I circled back to the reasons I chose women’s health instead of the family nurse practitioner route and found myself swimming in the impossible predicament that divided fulfillment and opportunity. Throughout my education and clinical rotations, I placed heavy emphasis on gathering the knowledge and experience that would allow symbiosis of the divide I observed while training under both the family nurse practitioner and certified nurse midwife. I hoped that at the end of a long and rigorous Women’s Health Nurse Practitioner program that I would be able to speak to the importance of the intricacies of the health of women as a freshly minted provider. I was excited to take on the challenge of weaving my passion, experience as a registered nurse, and masters level education into the community of women in which I live, but instead a global pandemic forced me to dive deep into personal and professional reflection.
Like the cyclical and seasonal nature of women’s health, so too is the exhaustive search for the Women’s Health Nurse Practitioner opportunity that allows the responsibilities of a mother and professional to co-exist.

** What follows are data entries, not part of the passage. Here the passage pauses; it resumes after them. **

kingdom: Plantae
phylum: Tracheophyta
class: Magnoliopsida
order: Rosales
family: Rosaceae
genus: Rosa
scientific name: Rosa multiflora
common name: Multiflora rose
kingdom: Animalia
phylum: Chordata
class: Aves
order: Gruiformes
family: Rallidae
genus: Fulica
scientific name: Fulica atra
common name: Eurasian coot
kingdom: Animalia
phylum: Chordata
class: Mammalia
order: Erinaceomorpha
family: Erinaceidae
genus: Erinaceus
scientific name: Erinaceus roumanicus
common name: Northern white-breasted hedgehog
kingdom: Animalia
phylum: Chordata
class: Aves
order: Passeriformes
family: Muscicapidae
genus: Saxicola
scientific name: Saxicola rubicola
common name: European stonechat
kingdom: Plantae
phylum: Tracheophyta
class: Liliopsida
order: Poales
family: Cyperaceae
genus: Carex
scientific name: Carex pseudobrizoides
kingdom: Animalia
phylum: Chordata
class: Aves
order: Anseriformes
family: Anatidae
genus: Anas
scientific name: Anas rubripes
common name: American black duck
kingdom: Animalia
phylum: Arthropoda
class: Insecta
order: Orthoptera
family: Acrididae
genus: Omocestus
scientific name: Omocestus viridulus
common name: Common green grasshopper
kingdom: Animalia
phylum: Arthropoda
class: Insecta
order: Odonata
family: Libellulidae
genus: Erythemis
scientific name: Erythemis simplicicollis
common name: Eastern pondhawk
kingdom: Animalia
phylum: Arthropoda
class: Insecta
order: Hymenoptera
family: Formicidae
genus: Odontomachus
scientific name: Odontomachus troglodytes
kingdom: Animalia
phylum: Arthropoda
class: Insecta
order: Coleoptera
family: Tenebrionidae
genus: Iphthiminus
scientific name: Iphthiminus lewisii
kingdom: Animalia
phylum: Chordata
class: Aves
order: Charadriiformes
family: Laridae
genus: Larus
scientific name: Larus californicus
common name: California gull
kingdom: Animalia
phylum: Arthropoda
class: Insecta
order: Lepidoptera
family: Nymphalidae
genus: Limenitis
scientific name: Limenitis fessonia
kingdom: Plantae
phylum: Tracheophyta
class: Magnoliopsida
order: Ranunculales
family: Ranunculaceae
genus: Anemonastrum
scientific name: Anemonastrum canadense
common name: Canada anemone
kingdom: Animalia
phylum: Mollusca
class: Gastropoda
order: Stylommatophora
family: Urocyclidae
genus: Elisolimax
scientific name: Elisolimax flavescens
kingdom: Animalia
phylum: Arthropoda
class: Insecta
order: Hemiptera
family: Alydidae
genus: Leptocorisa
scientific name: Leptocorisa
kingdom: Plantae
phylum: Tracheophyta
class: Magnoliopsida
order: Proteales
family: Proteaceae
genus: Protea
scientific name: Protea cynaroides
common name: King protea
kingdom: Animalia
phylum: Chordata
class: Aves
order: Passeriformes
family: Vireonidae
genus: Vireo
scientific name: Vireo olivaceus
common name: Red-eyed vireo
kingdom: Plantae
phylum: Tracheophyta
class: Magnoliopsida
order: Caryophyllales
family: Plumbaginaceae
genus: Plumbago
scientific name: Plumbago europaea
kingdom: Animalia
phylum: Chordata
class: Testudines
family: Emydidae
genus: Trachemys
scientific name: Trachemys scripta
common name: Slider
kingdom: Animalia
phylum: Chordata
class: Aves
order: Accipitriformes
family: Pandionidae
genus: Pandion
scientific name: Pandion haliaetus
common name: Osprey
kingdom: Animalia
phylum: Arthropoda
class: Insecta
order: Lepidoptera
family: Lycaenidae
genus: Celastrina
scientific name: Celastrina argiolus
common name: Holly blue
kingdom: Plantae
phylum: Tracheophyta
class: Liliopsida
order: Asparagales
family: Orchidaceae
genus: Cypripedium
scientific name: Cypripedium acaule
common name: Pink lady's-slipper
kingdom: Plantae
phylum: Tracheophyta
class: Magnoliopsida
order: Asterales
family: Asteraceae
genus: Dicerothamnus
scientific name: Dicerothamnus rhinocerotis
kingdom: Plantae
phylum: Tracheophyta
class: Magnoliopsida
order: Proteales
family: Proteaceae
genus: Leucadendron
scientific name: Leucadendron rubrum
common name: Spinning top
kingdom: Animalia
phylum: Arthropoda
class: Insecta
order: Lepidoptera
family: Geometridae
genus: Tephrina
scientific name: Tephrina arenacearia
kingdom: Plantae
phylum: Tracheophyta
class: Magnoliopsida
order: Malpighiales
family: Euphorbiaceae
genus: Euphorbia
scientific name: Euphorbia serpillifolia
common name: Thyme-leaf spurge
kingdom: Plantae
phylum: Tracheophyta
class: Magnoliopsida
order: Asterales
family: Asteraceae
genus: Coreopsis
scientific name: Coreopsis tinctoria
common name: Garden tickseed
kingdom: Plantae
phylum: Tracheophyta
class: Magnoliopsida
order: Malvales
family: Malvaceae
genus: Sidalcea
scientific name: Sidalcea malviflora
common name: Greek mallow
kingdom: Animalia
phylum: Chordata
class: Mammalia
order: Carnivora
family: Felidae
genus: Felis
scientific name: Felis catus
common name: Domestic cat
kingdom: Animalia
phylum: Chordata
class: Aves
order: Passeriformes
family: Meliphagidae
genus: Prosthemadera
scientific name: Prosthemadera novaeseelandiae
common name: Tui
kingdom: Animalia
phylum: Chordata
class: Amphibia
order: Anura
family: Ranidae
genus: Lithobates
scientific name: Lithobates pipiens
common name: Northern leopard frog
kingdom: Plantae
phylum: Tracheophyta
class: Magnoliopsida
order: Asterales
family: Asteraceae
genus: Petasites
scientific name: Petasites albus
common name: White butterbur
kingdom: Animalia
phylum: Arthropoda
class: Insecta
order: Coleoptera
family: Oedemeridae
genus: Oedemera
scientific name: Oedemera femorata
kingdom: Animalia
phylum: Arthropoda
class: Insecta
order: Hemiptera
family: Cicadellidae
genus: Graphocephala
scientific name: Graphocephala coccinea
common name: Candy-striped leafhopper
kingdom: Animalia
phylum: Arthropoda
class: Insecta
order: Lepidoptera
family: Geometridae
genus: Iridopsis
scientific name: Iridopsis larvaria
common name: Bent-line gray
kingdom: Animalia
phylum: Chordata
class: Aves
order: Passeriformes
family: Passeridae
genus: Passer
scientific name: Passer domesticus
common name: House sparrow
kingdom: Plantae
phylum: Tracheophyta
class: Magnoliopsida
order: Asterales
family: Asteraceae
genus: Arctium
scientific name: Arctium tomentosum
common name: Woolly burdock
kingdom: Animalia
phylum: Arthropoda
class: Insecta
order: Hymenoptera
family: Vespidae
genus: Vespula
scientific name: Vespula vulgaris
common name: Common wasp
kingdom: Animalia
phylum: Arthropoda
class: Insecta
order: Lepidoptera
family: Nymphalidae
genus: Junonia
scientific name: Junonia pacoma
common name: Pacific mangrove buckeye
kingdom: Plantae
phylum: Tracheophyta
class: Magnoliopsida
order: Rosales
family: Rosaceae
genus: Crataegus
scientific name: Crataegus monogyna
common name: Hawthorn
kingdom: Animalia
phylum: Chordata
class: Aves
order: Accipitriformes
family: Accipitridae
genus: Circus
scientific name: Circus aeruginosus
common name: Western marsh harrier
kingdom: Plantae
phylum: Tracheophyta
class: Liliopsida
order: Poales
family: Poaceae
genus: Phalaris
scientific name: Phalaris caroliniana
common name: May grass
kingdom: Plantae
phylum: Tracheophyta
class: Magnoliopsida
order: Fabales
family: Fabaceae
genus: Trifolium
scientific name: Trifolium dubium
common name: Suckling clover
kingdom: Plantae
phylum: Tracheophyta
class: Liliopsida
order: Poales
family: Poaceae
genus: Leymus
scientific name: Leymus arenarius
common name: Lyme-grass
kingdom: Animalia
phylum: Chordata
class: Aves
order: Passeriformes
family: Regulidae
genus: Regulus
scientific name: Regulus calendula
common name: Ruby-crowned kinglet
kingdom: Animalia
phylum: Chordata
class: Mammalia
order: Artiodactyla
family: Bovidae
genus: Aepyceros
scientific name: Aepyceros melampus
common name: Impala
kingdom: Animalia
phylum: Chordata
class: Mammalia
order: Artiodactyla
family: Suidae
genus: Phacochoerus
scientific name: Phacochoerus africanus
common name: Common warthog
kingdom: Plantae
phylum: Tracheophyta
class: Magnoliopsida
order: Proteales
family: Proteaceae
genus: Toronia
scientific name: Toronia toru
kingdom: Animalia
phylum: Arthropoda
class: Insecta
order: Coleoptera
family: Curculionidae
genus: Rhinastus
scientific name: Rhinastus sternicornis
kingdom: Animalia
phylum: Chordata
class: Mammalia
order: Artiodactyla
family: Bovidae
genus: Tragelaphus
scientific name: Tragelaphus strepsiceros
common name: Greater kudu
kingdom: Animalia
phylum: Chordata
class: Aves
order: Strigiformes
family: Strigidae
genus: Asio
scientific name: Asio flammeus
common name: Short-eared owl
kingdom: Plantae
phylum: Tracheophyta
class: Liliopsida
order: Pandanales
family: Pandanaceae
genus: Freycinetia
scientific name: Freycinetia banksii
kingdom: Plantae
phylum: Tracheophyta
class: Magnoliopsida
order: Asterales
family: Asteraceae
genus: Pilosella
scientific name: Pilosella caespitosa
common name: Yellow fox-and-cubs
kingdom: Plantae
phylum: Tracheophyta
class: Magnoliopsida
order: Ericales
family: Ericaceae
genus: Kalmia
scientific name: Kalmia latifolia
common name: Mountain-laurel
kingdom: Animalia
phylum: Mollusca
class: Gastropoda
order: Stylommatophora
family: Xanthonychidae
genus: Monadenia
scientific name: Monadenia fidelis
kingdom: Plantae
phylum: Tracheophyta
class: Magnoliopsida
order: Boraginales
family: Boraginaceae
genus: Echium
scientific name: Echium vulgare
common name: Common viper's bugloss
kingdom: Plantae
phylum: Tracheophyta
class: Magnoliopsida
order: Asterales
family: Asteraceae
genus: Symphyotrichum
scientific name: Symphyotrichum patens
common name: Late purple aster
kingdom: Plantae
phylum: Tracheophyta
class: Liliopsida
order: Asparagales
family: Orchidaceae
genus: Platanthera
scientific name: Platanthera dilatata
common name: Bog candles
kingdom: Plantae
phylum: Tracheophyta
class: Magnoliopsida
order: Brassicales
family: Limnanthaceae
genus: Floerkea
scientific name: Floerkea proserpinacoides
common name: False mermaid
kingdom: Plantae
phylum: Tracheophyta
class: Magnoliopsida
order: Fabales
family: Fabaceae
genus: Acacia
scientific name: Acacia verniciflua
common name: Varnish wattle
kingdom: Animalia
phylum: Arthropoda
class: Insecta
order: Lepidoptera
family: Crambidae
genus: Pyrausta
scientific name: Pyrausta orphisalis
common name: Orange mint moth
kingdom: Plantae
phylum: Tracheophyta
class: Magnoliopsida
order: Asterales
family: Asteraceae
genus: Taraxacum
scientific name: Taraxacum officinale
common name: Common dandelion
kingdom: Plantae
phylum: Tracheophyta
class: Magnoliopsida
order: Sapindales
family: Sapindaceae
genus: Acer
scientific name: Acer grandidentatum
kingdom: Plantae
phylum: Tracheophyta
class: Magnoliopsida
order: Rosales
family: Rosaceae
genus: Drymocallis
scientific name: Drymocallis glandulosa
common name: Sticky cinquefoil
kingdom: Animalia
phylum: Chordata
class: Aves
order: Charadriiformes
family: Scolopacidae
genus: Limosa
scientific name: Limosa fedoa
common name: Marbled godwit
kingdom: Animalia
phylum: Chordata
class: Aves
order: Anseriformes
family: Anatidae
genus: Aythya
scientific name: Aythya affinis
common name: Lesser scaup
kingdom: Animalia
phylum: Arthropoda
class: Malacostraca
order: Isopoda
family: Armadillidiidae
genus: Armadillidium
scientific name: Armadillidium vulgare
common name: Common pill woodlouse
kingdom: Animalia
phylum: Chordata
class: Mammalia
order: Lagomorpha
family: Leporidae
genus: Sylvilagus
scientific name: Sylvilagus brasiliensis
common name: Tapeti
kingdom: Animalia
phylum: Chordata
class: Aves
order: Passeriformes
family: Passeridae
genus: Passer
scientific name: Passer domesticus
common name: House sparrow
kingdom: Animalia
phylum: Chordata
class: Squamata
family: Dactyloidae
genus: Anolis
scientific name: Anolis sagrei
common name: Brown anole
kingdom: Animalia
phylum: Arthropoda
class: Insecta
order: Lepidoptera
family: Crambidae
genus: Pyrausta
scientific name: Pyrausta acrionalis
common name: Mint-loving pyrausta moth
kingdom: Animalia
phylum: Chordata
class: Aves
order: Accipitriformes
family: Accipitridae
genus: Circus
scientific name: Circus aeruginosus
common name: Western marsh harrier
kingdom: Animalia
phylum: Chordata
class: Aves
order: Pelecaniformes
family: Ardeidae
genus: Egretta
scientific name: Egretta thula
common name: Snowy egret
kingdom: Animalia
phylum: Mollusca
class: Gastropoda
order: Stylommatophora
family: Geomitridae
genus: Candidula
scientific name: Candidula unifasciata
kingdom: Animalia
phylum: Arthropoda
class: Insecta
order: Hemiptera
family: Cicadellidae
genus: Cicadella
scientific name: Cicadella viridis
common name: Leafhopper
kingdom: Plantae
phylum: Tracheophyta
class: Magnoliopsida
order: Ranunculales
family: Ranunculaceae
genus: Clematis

Being a new graduate Women’s Health Nurse Practitioner and mother to school age children that need homeschooling during a global pandemic is not for the faint of heart. Daily, my motivation, energy, passion, and excitement for future opportunities passes through the excitement of menarche and the fear of menopause. Like many women before me, I will continue to fight for the chance to provide comprehensive sex-specific healthcare of the women in my family, friendship circle, community, and on the planet Earth.
Shaina Sweet is a graduate of Georgetown University and a member of the Sigma Theta Tau International Honor Society of Nursing. Shaina is a Board Certified Women’s Health Nurse Practitioner and Nationally Certified Menopause Provider with a special interest in preventative care. She is dedicated to empowering women about their individual health needs and is inspired daily by her two young daughters.